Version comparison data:

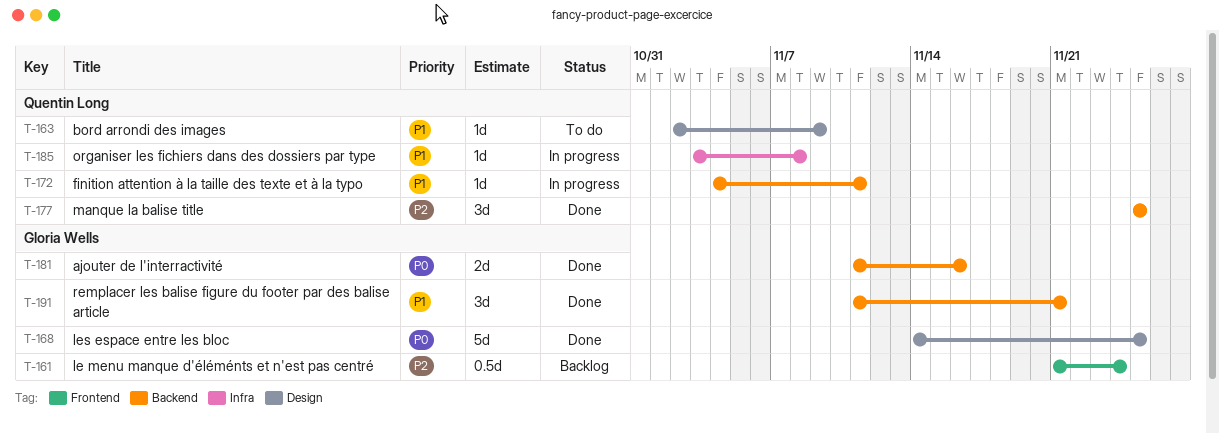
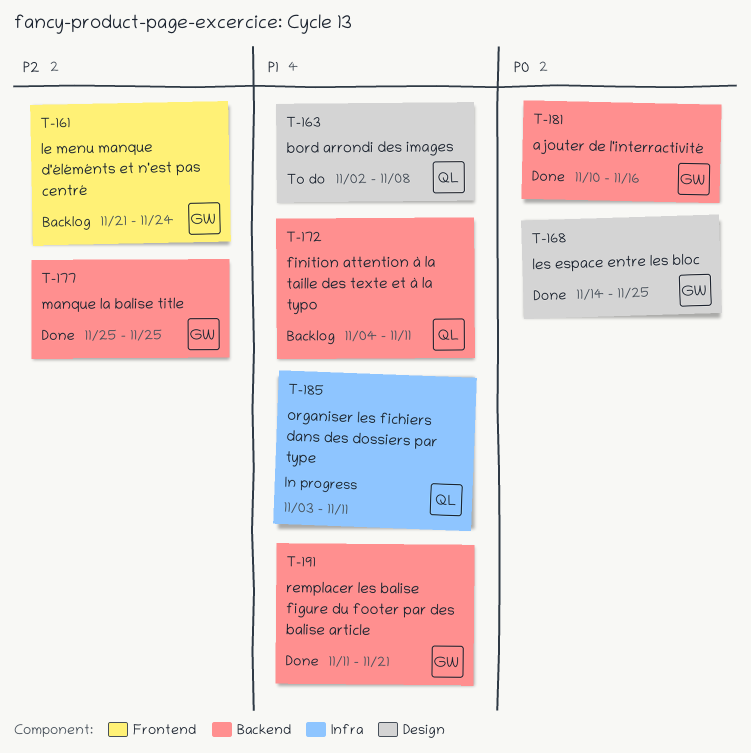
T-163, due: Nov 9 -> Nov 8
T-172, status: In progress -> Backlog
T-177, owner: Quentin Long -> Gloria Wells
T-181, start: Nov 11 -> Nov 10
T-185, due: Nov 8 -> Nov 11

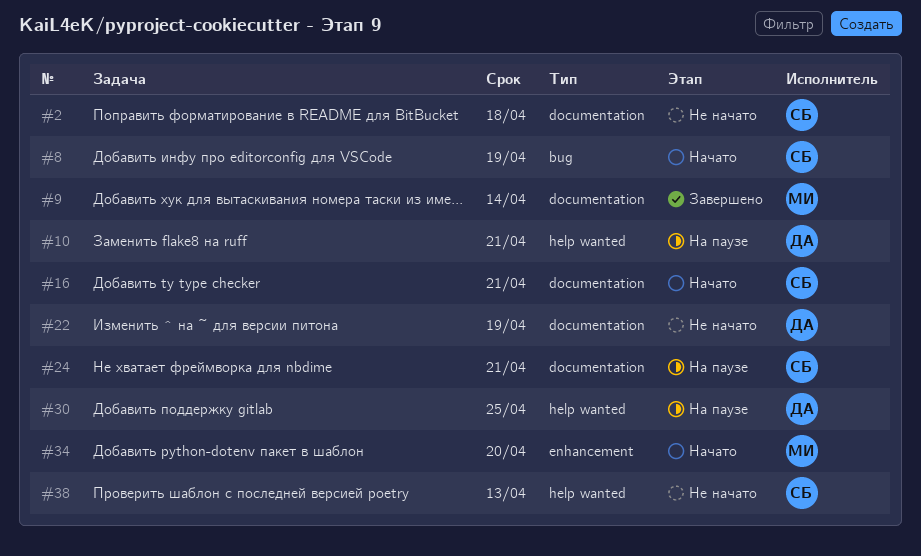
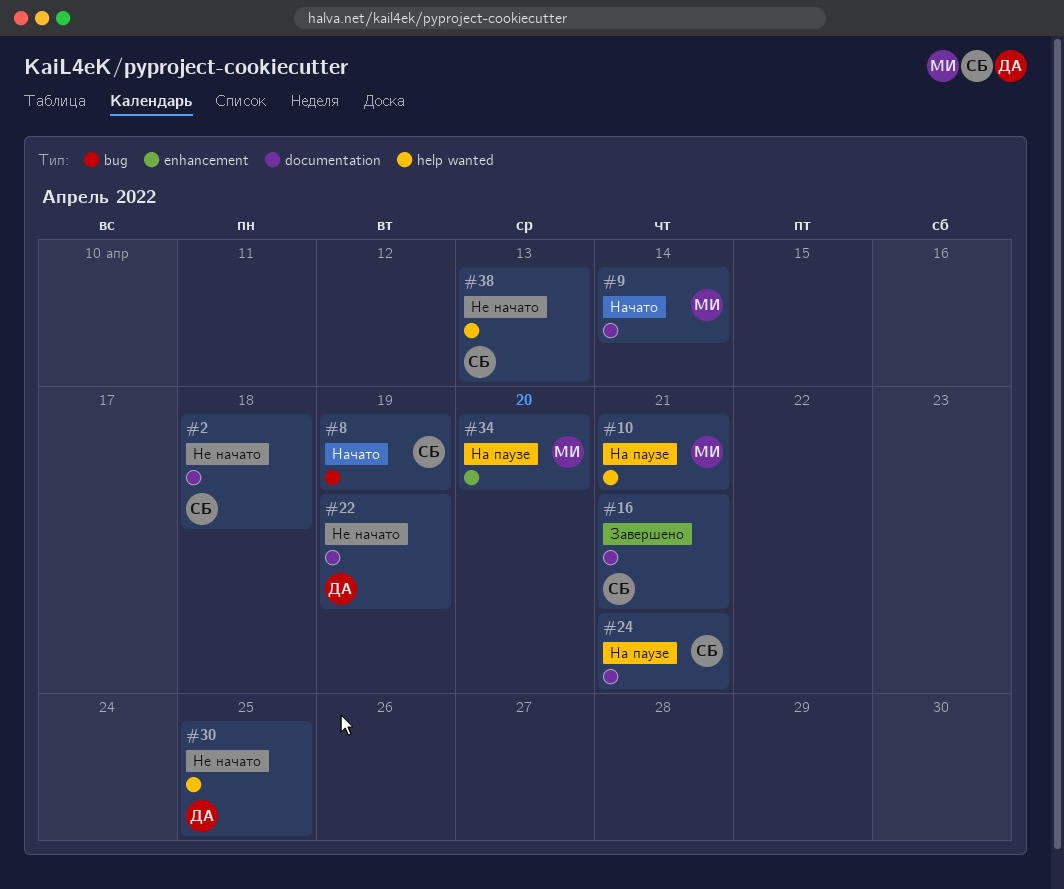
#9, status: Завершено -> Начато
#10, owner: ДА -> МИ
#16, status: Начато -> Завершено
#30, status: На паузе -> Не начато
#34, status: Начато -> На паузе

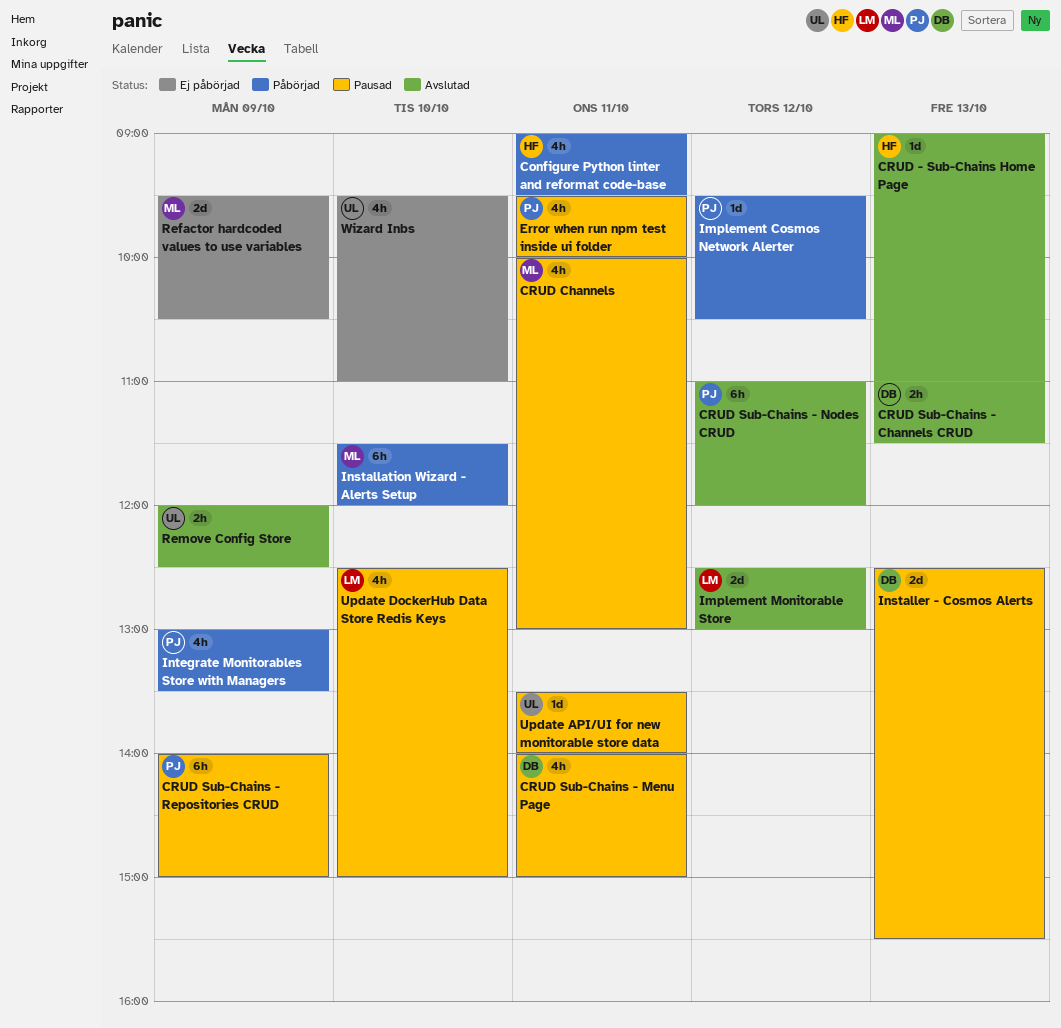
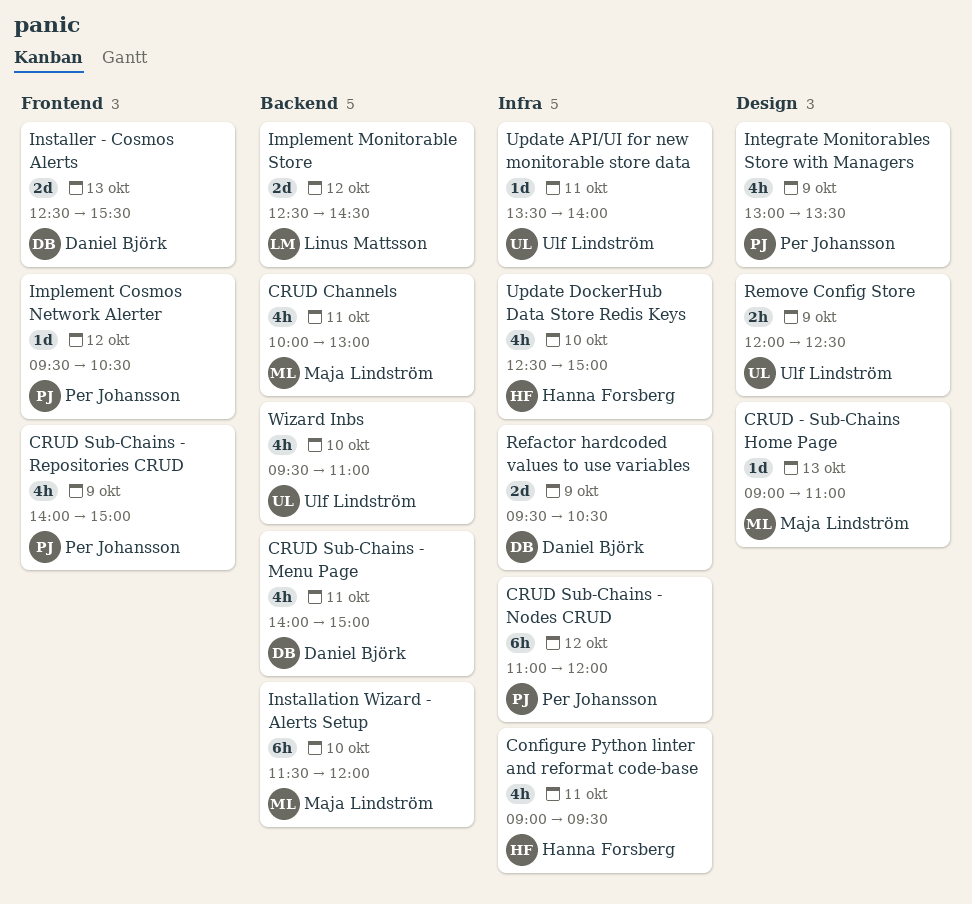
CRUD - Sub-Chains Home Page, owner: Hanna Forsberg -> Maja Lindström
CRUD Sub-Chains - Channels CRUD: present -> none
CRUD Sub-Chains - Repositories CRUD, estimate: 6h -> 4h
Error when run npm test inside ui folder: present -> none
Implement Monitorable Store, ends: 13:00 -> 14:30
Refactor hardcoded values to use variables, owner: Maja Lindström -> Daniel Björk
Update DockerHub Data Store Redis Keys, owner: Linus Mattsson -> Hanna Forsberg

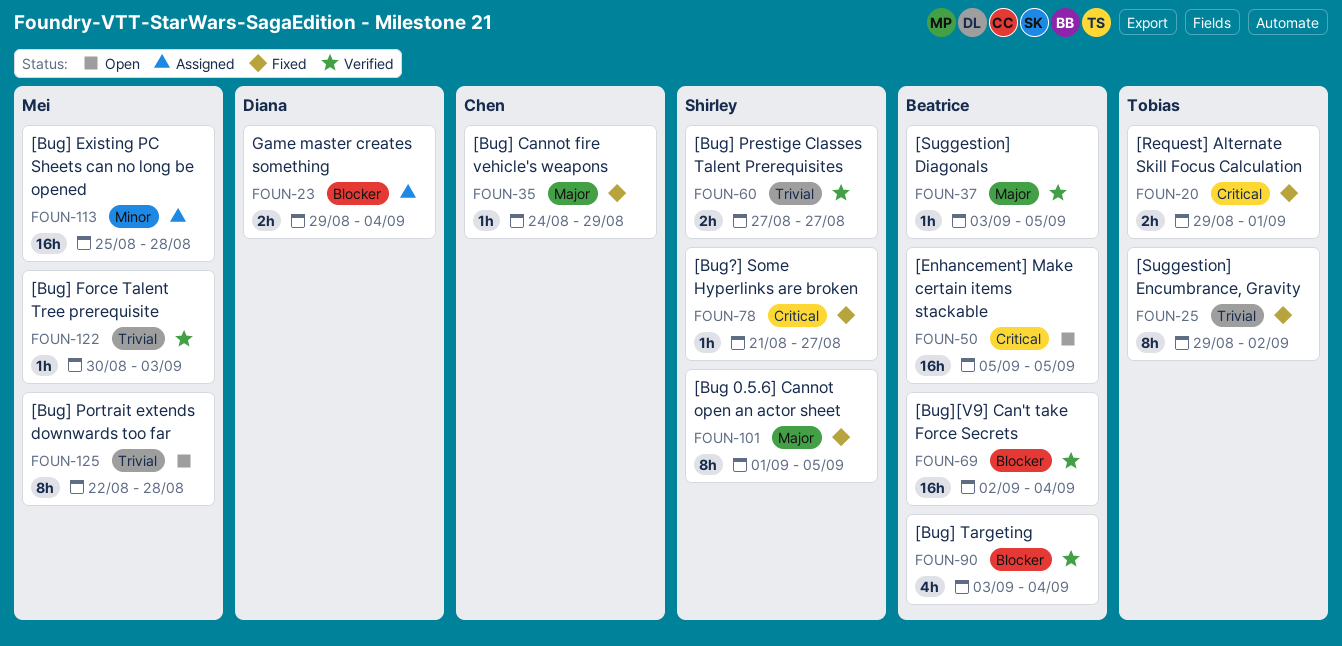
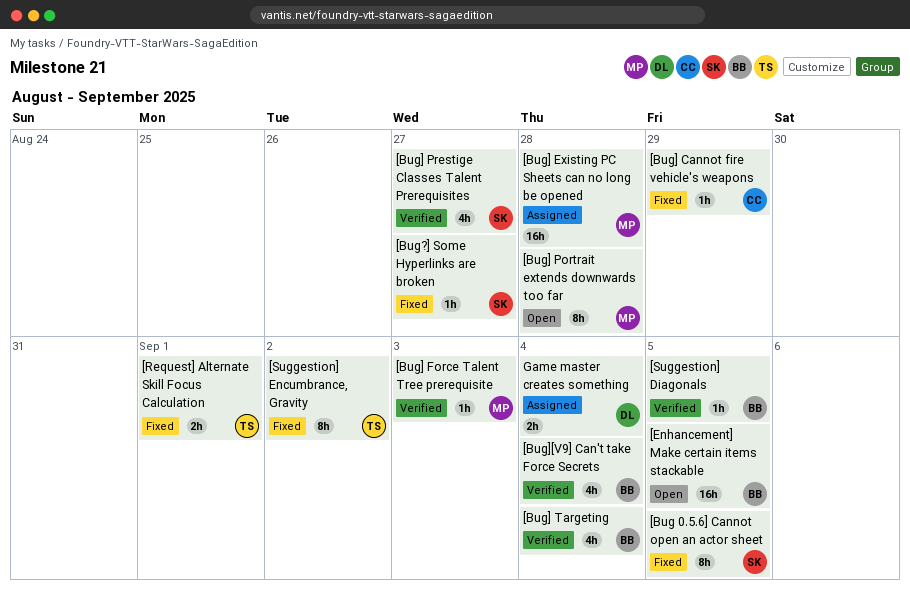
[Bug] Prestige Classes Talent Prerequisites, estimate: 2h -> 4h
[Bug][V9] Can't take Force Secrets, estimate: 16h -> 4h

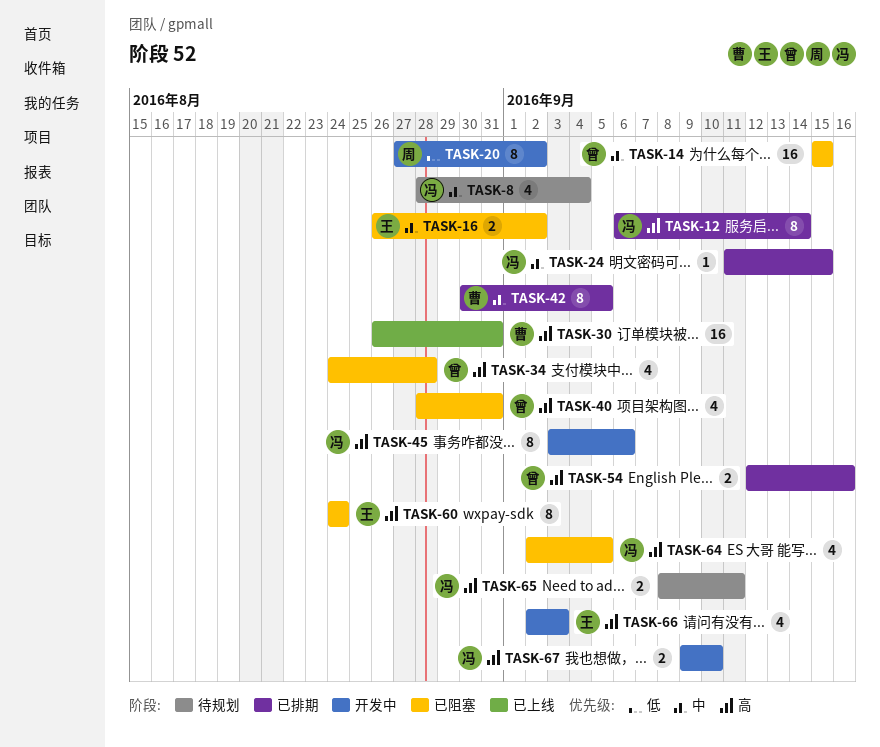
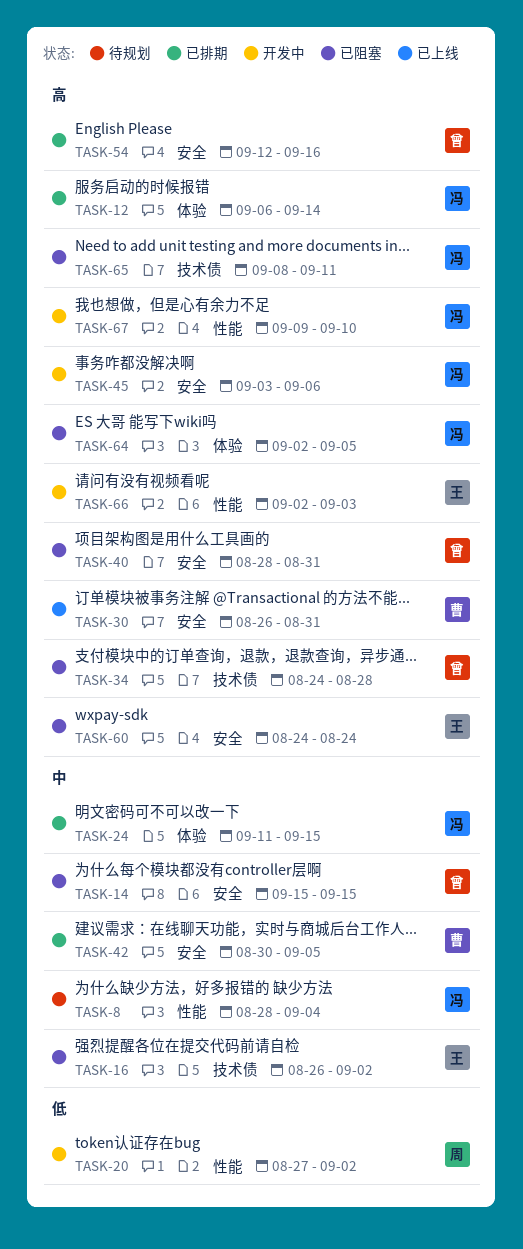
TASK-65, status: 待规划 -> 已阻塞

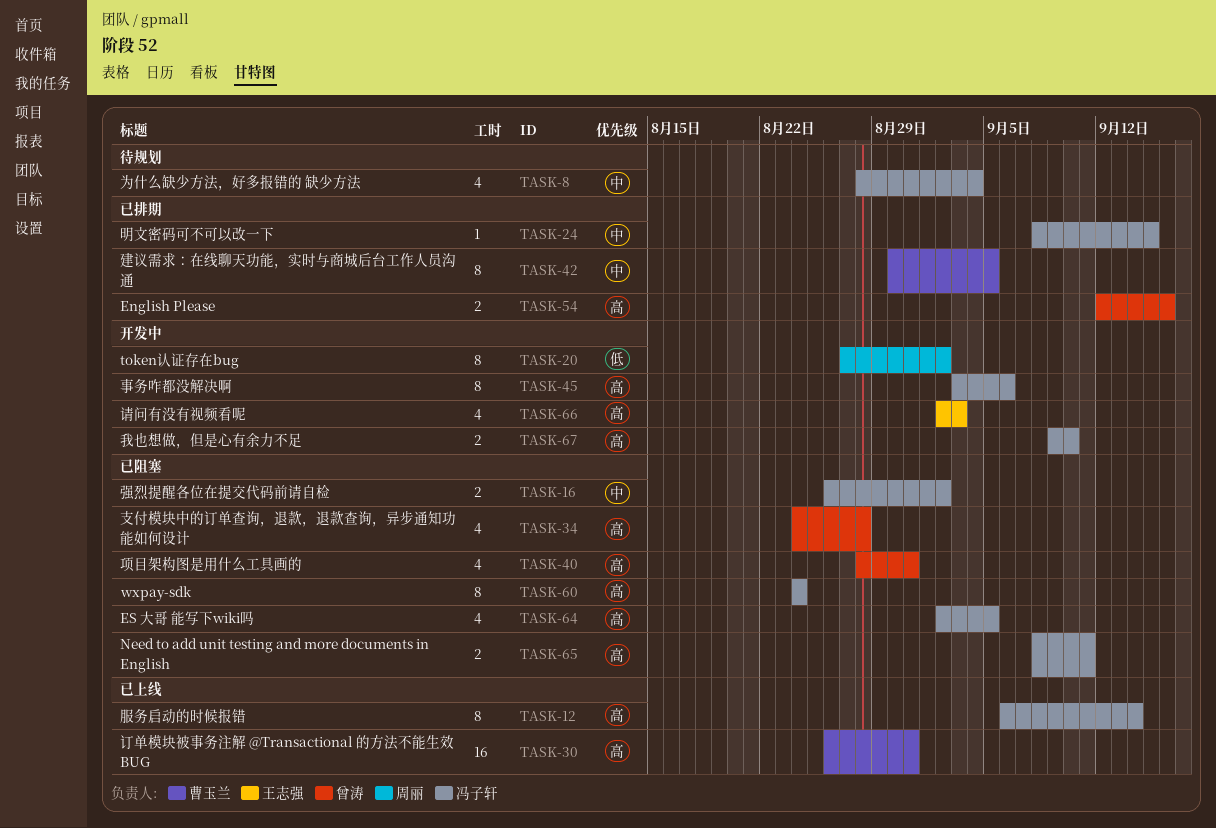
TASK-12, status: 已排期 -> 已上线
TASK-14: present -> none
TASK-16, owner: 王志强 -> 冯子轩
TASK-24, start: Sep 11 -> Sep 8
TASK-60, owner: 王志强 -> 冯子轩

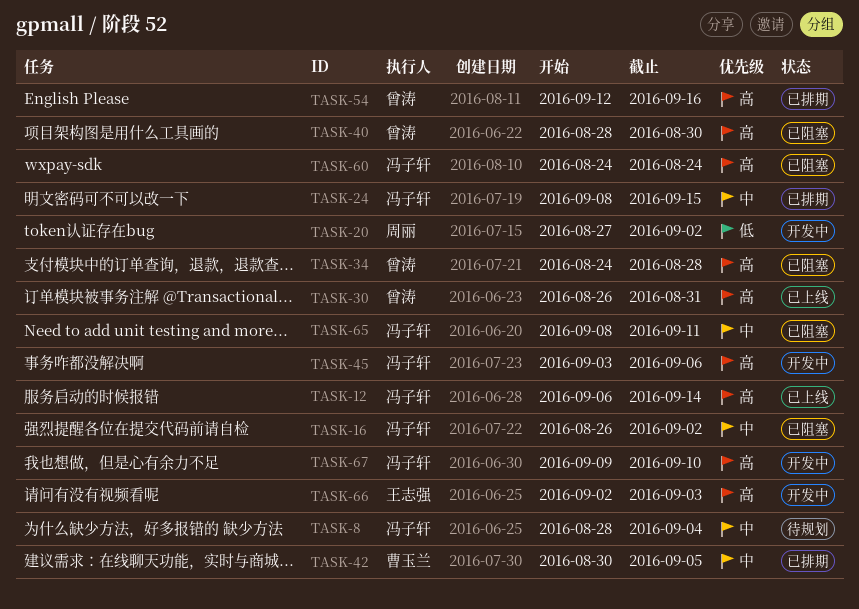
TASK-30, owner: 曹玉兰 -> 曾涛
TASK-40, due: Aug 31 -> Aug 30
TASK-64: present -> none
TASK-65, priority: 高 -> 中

§ **What you need to do**:
What are the lines above from the one with "Update DockerHub Data" to the one with "TASK-16, owner: 王志强 -> 冯子轩", both included? Reproduce them exactly, without pictures.

§ **Output**:
Update DockerHub Data Store Redis Keys, owner: Linus Mattsson -> Hanna Forsberg

[Bug] Prestige Classes Talent Prerequisites, estimate: 2h -> 4h
[Bug][V9] Can't take Force Secrets, estimate: 16h -> 4h

TASK-65, status: 待规划 -> 已阻塞

TASK-12, status: 已排期 -> 已上线
TASK-14: present -> none
TASK-16, owner: 王志强 -> 冯子轩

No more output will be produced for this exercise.